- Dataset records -
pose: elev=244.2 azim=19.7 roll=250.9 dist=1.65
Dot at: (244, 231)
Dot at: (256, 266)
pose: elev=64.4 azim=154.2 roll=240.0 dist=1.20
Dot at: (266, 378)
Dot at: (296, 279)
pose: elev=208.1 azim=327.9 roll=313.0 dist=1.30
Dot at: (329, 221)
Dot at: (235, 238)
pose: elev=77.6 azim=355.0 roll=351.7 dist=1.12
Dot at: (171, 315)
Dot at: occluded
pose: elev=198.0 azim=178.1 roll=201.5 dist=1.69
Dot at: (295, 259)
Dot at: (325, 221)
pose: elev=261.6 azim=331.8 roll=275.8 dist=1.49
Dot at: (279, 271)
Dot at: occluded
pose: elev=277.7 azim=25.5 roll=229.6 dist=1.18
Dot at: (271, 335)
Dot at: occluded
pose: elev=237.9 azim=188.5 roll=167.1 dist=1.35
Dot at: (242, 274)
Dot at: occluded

- Problem requirements -
Edit the lines above so that every "pose" becomes "camera", and leave everything else as it is.

- Task response -
camera: elev=244.2 azim=19.7 roll=250.9 dist=1.65
Dot at: (244, 231)
Dot at: (256, 266)
camera: elev=64.4 azim=154.2 roll=240.0 dist=1.20
Dot at: (266, 378)
Dot at: (296, 279)
camera: elev=208.1 azim=327.9 roll=313.0 dist=1.30
Dot at: (329, 221)
Dot at: (235, 238)
camera: elev=77.6 azim=355.0 roll=351.7 dist=1.12
Dot at: (171, 315)
Dot at: occluded
camera: elev=198.0 azim=178.1 roll=201.5 dist=1.69
Dot at: (295, 259)
Dot at: (325, 221)
camera: elev=261.6 azim=331.8 roll=275.8 dist=1.49
Dot at: (279, 271)
Dot at: occluded
camera: elev=277.7 azim=25.5 roll=229.6 dist=1.18
Dot at: (271, 335)
Dot at: occluded
camera: elev=237.9 azim=188.5 roll=167.1 dist=1.35
Dot at: (242, 274)
Dot at: occluded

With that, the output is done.